Inhérente à une approche à la fois participative et collaborative, la construction de la recherche-formation-action s’appuie sur une méthodologie définie avec l’ensemble des acteurs et qui s’adapte à la progression des travaux. Elle retient des phases successives et/ou simultanées de constats partagés, de formulation de questions de recherche, de participation observante à des travaux en équipe d’analyse de situation, d’étude de rapports de situation, de synthèses et de transmission de connaissances, d’application clinique de références théoriques dans l’analyse de situations et dans la définition d’objectifs d’action, d’expérimentations de repères co-construits.

Le périmètre de la démarche

Le périmètre institutionnel et géographique n’est pas délimité de façon définitive, de prime abord associatif puis inter associatif, il s’agit surtout d’un ancrage territorial, qui reste toutefois ouvert, des partenaires rejoignant progressivement la démarche. Pour ceux-ci, si la démarche reste commune, elle s’adapte cependant aux enjeux propres à chacune des institutions. L’ensemble des thématiques et des interrogations couvertes n’est donc pas a priori défini, de même la temporalité de réalisation est propre à chacune des institutions. Par contre, il est convenu que les enseignements et résultats soient partagés.

Les résultats attendus

L’objectif principal est de référencer les pratiques aux besoins fondamentaux de l’enfant. Pour ce faire, il apparaît impératif d’étayer les professionnels dans la caractérisation de la situation de l’enfant pour une plus grande rigueur dans la définition des plans d’action, véritables volets opérationnels du « projet pour l’enfant » programmables et évaluables. La dénomination proposée de « plans d’actions collaboratifs solidaires », ou PACS pour les désigner, souligne les principes et les objectifs qui guident cette démarche de recherche-formation-action.

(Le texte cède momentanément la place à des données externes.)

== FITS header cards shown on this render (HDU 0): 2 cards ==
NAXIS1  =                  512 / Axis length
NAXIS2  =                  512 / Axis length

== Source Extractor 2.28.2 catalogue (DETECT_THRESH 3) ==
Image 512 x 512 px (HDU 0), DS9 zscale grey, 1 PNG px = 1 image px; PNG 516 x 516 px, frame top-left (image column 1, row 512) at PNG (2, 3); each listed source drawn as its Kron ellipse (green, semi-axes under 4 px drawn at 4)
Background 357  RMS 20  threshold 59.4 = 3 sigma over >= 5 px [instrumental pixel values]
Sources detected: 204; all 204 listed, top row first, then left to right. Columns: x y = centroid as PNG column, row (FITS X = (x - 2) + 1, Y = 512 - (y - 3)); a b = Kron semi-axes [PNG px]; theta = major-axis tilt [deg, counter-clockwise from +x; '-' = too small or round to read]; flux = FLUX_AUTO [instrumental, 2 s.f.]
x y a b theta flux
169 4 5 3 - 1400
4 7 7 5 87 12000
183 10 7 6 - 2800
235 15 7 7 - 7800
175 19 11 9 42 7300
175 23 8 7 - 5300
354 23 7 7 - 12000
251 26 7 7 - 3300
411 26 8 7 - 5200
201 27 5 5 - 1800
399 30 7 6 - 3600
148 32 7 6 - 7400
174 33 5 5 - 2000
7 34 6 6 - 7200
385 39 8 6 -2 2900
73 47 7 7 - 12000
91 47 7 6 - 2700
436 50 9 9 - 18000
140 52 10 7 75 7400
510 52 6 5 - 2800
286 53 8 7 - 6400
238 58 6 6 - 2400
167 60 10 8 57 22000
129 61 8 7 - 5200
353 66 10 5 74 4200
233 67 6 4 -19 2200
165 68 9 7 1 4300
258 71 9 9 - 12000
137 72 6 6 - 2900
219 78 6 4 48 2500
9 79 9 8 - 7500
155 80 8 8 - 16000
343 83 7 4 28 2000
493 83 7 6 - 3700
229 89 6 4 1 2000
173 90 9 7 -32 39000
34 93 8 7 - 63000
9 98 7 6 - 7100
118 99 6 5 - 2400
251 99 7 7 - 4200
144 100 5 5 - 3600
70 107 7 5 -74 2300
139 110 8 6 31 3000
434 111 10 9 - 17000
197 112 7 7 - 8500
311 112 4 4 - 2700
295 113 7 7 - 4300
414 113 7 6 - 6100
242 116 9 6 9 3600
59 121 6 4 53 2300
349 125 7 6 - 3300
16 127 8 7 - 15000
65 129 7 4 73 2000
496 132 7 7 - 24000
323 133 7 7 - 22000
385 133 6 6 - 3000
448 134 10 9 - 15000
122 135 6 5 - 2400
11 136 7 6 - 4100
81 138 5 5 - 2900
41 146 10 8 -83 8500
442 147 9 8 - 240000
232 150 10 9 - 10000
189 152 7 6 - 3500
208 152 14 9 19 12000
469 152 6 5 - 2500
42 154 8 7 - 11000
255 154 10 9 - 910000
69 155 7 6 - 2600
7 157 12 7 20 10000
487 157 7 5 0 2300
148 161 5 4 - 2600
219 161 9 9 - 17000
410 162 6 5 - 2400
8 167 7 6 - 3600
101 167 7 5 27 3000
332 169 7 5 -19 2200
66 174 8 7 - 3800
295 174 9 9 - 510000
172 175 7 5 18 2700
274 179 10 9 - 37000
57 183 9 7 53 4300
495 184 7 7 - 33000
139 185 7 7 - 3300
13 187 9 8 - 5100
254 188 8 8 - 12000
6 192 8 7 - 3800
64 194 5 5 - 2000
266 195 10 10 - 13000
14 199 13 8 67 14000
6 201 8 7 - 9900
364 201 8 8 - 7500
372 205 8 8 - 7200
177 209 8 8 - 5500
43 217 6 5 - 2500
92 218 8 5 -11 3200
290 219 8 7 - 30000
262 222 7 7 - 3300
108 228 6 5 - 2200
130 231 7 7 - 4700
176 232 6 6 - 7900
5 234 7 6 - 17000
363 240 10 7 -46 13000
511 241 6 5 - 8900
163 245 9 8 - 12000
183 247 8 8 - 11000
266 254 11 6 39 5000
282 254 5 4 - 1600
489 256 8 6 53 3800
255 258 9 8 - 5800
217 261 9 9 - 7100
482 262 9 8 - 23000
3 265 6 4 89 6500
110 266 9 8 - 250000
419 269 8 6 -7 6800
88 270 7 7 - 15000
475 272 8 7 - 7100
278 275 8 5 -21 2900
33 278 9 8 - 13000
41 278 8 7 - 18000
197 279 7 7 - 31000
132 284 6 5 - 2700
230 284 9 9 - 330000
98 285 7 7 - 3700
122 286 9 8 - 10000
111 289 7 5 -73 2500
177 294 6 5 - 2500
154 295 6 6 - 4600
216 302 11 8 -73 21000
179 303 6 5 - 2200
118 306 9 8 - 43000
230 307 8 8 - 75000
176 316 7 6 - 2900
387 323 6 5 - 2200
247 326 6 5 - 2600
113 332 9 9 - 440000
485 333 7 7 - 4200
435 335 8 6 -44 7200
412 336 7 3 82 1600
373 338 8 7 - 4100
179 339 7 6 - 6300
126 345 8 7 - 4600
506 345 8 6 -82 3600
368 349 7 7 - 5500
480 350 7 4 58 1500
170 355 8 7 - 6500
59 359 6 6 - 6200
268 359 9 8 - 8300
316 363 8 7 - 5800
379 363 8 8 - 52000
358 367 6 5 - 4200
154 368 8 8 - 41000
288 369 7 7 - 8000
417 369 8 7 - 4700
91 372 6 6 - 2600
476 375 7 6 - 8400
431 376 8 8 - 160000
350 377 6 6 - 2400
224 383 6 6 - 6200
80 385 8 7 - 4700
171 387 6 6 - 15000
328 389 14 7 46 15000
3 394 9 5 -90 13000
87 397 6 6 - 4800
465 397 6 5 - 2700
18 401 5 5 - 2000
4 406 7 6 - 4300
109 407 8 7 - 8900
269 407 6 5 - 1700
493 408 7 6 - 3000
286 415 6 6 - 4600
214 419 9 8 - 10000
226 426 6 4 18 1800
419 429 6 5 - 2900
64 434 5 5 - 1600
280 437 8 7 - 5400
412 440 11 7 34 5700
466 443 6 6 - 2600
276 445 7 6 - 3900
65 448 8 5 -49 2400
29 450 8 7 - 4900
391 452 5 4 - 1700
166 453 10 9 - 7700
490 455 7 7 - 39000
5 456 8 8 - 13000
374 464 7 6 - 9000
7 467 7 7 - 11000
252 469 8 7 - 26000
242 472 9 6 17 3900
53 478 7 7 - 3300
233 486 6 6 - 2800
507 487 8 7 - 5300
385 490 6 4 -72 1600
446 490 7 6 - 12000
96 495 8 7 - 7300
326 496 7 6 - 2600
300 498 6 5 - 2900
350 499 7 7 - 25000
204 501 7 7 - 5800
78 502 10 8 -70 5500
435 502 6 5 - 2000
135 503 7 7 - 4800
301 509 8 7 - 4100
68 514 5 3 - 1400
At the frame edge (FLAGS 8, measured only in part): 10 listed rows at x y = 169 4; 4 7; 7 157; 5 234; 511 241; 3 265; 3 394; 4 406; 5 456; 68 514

La co-production et l’expérimentation d’un cadre de références et de repères partagés viendra étayer à la fois ces opérations successives de caractérisation de situation, de définition de plans d’action ainsi que la modélisation de nouvelles actions collaboratives concourant à une meilleure sécurisation des parcours.

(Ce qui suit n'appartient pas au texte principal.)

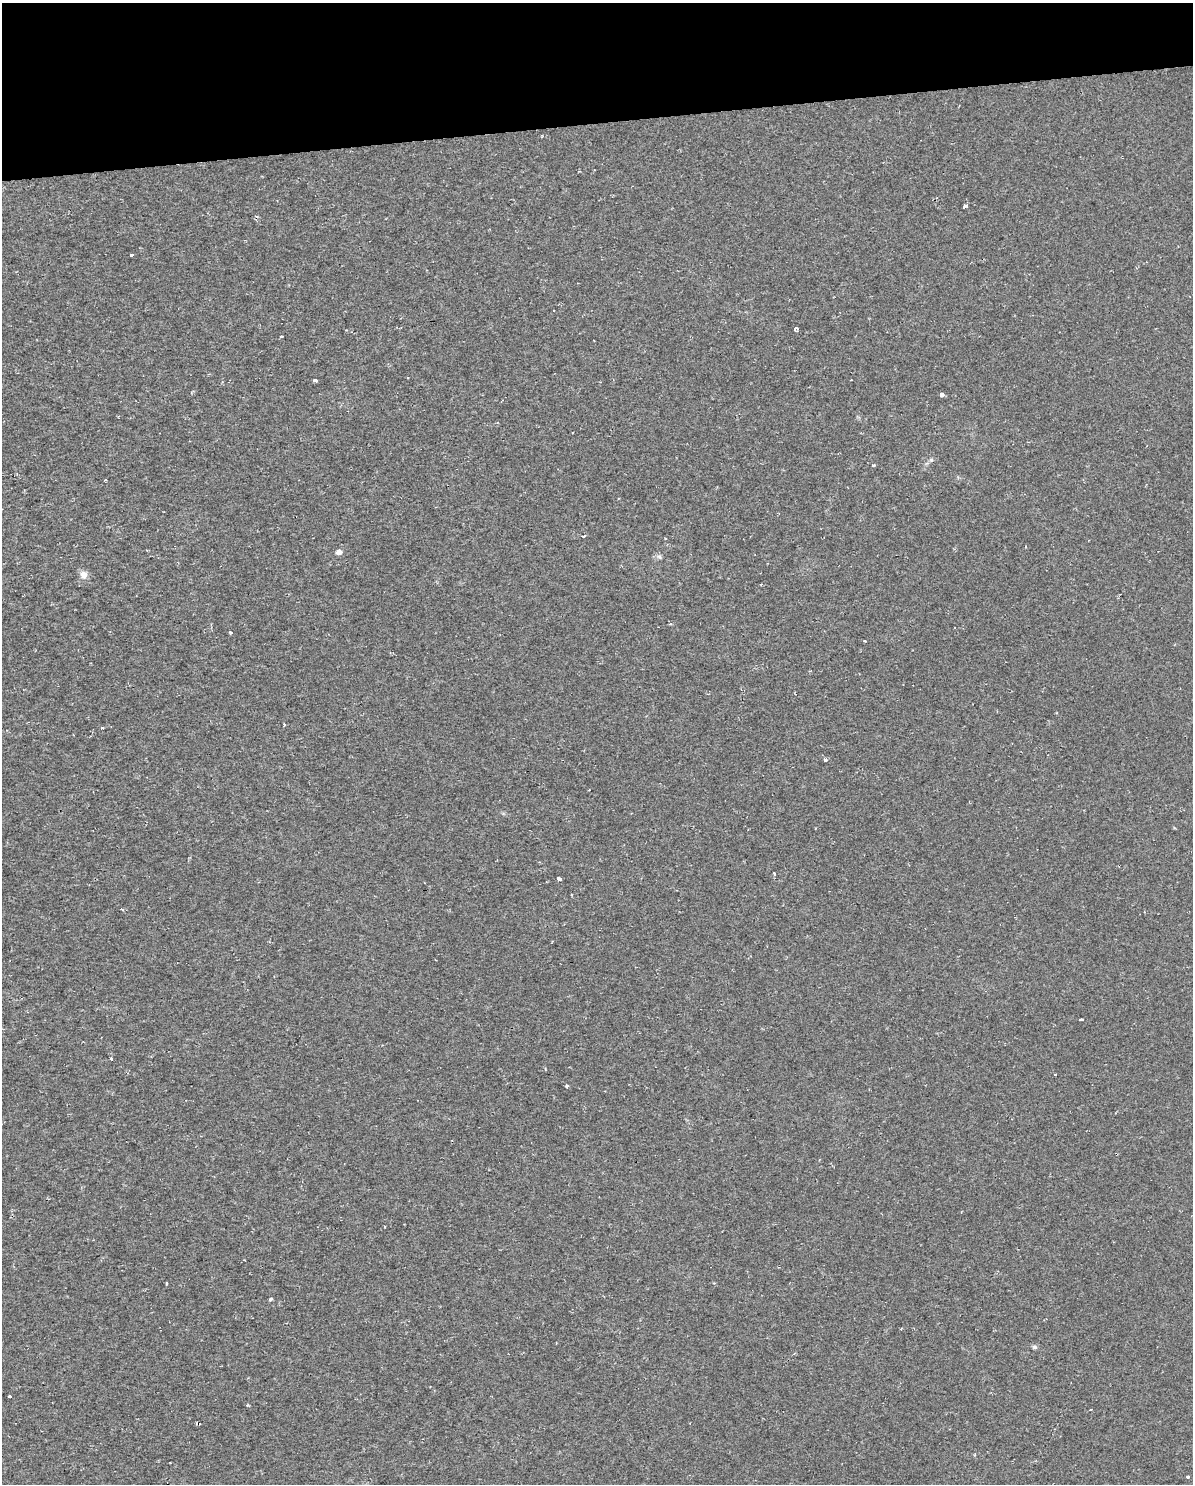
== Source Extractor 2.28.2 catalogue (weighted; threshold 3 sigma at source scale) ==
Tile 3 of 4 x 3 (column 3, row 1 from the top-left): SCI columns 2500-3690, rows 3026-4507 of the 5083 x 5803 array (HDU 1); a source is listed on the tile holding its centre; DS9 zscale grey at full resolution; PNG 1195 x 1486 px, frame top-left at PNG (2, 3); no overlay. Shown black and unused: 8% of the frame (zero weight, under 2 of 3 exposures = <1% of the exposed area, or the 3 px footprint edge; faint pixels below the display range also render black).
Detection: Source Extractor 2.28.2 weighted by HDU 2 'WHT'; one run over the whole footprint, this tile lists its part. Background 0.00663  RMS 0.0049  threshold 0.0219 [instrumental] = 3 sigma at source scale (4.5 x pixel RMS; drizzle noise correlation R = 1.50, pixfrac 1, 0.0396/0.0396 arcsec/px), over >= 5 px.
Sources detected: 35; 4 cosmic-ray / hot-pixel residue — not listed; the other 31 listed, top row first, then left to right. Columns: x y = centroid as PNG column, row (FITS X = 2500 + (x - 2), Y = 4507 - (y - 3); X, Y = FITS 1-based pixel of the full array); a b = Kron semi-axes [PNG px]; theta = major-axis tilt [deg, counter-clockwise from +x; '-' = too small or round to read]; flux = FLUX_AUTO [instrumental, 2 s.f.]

La continuité de la démarche pendant le confinement et la première période de « déconfinement »

Il est à noter que cette démarche n’a pas été interrompue dans cette période particulièrement difficile due à la crise sanitaire. Bien sûr, elle a eu à s’adapter à ces conditions et à trouver d’autres modalités de mise en œuvre. Mais sa continuité, considérée indispensable par les professionnels déjà engagés depuis près d’une année notamment de l’ASEAC, montre qu’elle s’inscrit dans leurs pratiques, voire qu’elle est considérée comme source de repères pour l’action dans la perspective de changements, et surtout qu’elle s’inscrit maintenant dans leur clinique quotidienne.

Véritable changement de paradigme depuis la loi relative à la protection de l’enfant du 14 mars 2016, la référence primordiale aux besoins fondamentaux de l’enfant à l’aune desquels il nous faut maintenant évaluer, décider et agir pour soutenir son développement, fonctionne comme levier mobilisateur auprès des différents acteurs dont les parents, tant pour transformer si nécessaire la situation des enfants concernés que les pratiques professionnelles elles-mêmes. Cette recherche-formation-action utilise ce levier, s’inscrit dans ce mouvement et s’engage à y prendre part. A suivre donc.[4]

 

[1] Défenseur des Droits, Enfance et violence : la part des institutions publiques, novembre 2019.

[2] Mission IGAS/IGJ/IGAENR, Rapport sur « les morts violentes d’enfants au sein des familles – évaluation du fonctionnement des services sociaux, médicaux, éducatifs et judiciaires concourant à la protection de l’enfance », mai 2018, rendu public avril 2019.

[3] Commission Nationale Consultative des Droits de l’Homme, Le respect de la vie privée et familiale en protection de l’enfance : un droit fondamental difficilement assuré dans un dispositif en souffrance, 26 mai 2020.

[4] Les prochaines étapes de cette recherche formation action seront évoquées au fur et à mesure dans les prochains Forum.